> [Qué se pide]:
1 - Según el pasaje sobre Alfonso Reyes, ¿por qué se ordenan cronológicamente los textos de la antología? Responde en una a tres oraciones.
2 - Responde, por favor, estas preguntas sobre el pasaje sobre Alfonso Reyes:
(a) ¿Qué hora se apunta en "Una noche de mayo"?
(b) ¿Qué se llevó el río en la última inundación?
(c) ¿Cómo se titula el primer libro de Reyes?
3 - Extrae literalmente del pasaje sobre Alfonso Reyes el fragmento que empieza en "Resumanos con las" y termina en "andaba de puntillas.".

> [Pasaje de origen]:

=====

Resumanos con las propias palabras de Alfonso Reyes: “Son las nueve dadas —apunta en ‘Una noche de mayo’. Yo entreabro los ojos y lanzo un chillido inolvidable. La vida me ha sido desigual. Pero cierta irreductible felicidad interior y cierto coraje para continuar la jornada que me han acompañado siempre, me hacen sospechar que mis paisanos —reunidos en la plaza como en plebiscito, para darme la bienvenida— supieron juntar un instante su voluntad y hacerme el presente de un buen deseo... Adentro, ordenando pañales, la vida andaba de puntillas.

”Yo salí de mi tierra, hará tantos años, para ir a servir a Dios. Desde que salí de mi tierra me gustan los recuerdos. En la última inundación, el río se llevó la mitad de nuestra huerta... Después se deshizo la casa y se dispersó la familia. Después vino la Revolución. Después, nos lo mataron... Después, pasé el mar... Y acá, se desató la guerra de los cuatro años [1914-1918]... Y hoy, entre el fragor de la vida, yendo y viniendo —a rastras con la mujer, el hijo, los libros— ¿qué es esto que me punza y brota, y unas veces sale en alegrías sin causa y otras en cóleras tan justas? Yo me sé muy bien lo que es: que ya me apuntan, que van a nacerme en el corazón las primeras espinas...”

La presente antología, reúne textos de diferentes épocas. Nos ha parecido interesante el darles un orden cronológico en cuanto a su creación. Con ello, pretendemos seguir, en cierta forma, la evolución de su prosa narrativa, sus recuerdos, sus inquietudes y ese necesario equilibrio entre arte y vida, señalado ya por el crítico de su primer libro Cuestiones estéticas.

=====

Extracciones de texto por página:
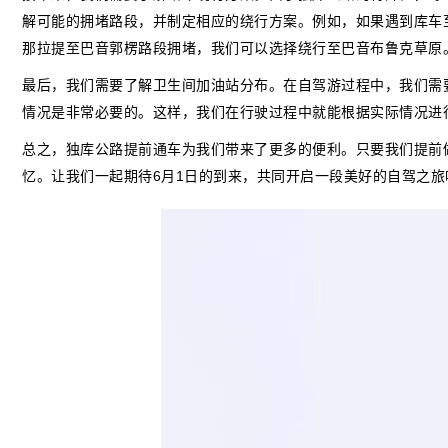
解可能的拥堵路段，并制定相应的绕行方案。例如，如果遇到库车
那拉提至巴音郭楞路段拥堵，我们可以选择绕行至巴音布鲁克草原
最后，我们需要了解卫生间加油站分布。在自驾游过程中，我们需
情况是非常必要的。这样，我们在行驶过程中就能根据实际情况进
总之，独库公路提前通车为我们带来了更多的便利。只要我们提前
忆。让我们一起期待6月1日的到来，共同开启一段美好的自驾之旅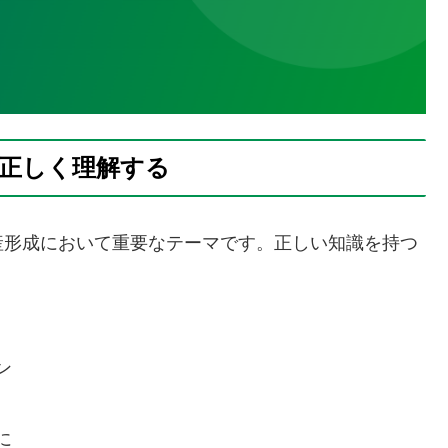
を正しく理解する
産形成において重要なテーマです。正しい知識を持つ
ン
に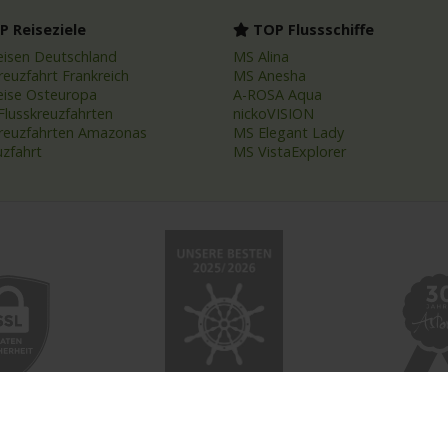
 Reiseziele
TOP Flussschiffe
eisen Deutschland
MS Alina
reuzfahrt Frankreich
MS Anesha
eise Osteuropa
A-ROSA Aqua
Flusskreuzfahrten
nickoVISION
kreuzfahrten Amazonas
MS Elegant Lady
uzfahrt
MS VistaExplorer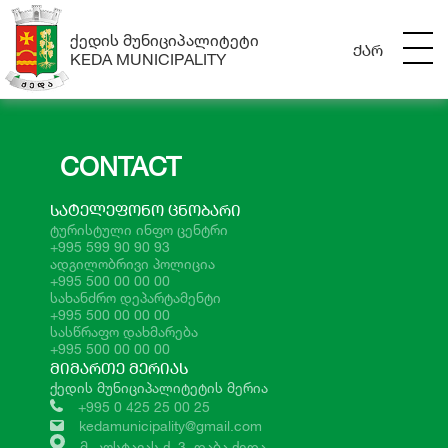
ᲥᲔᲓᲘᲡ ᲛᲣᲜᲘᲪᲘᲞᲐᲚᲘᲢᲔᲢᲘ
ᲥᲐᲠ
KEDA MUNICIPALITY
CONTACT
ᲡᲐᲢᲔᲚᲔᲤᲝᲜᲝ ᲪᲜᲝᲑᲐᲠᲘ
ტურისტული ინფო ცენტრი
+995 599 90 90 93
ადგილობრივი პოლიცია
+995 500 00 00 00
სახანძრო დეპარტამენტი
+995 500 00 00 00
სასწრაფო დახმარება
+995 500 00 00 00
ᲛᲘᲛᲐᲠᲗᲔ ᲛᲔᲠᲘᲐᲡ
ქედის მუნიციპალიტეტის მერია
+995 0 425 25 00 25
kedamunicipality@gmail.com
მ. კოსტავას ქ. 3, დაბა ქედა,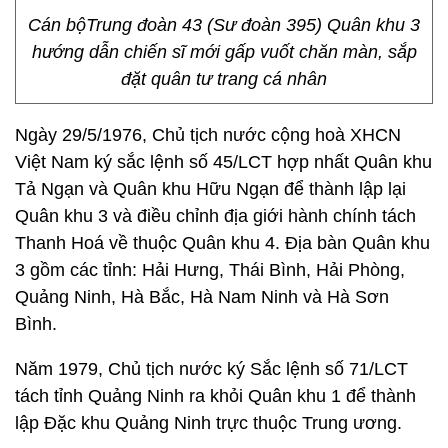
Cán bộTrung đoàn 43 (Sư đoàn 395) Quân khu 3
hướng dẫn chiến sĩ mới gấp vuốt chăn màn, sắp
đặt quân tư trang cá nhân
Ngày 29/5/1976, Chủ tịch nước cộng hoà XHCN
Việt Nam ký sắc lệnh số 45/LCT hợp nhất Quân khu
Tả Ngạn và Quân khu Hữu Ngạn để thành lập lại
Quân khu 3 và điều chỉnh địa giới hành chính tách
Thanh Hoá về thuộc Quân khu 4. Địa bàn Quân khu
3 gồm các tỉnh: Hải Hưng, Thái Bình, Hải Phòng,
Quảng Ninh, Hà Bắc, Hà Nam Ninh và Hà Sơn
Bình.
Năm 1979, Chủ tịch nước ký Sắc lệnh số 71/LCT
tách tỉnh Quảng Ninh ra khỏi Quân khu 1 để thành
lập Đặc khu Quảng Ninh trực thuộc Trung ương.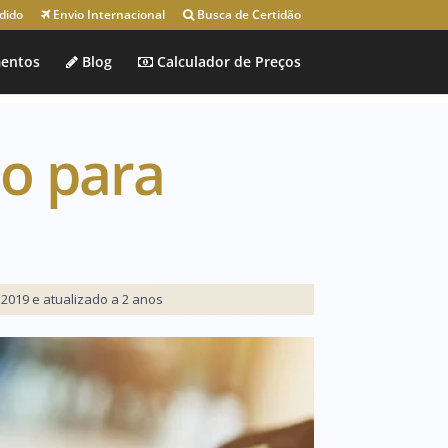
dido
Envio Internacional
Busca de Certidão
entos
Blog
Calculador de Preços
so para
2019 e atualizado a 2 anos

=====

> [Resultados esperados]:
1 - Los textos se ordenan según la época de su creación para seguir, en cierta forma, la evolución de la prosa narrativa de Reyes. Ese orden también permite seguir sus recuerdos, sus inquietudes y el equilibrio entre arte y vida que ya había señalado el crítico de su primer libro.

2 -
(a) Son las nueve dadas.
(b) La mitad de la huerta.
(c) Cuestiones estéticas.

3 -
Resumanos con las propias palabras de Alfonso Reyes: “Son las nueve dadas —apunta en ‘Una noche de mayo’. Yo entreabro los ojos y lanzo un chillido inolvidable. La vida me ha sido desigual. Pero cierta irreductible felicidad interior y cierto coraje para continuar la jornada que me han acompañado siempre, me hacen sospechar que mis paisanos —reunidos en la plaza como en plebiscito, para darme la bienvenida— supieron juntar un instante su voluntad y hacerme el presente de un buen deseo... Adentro, ordenando pañales, la vida andaba de puntillas.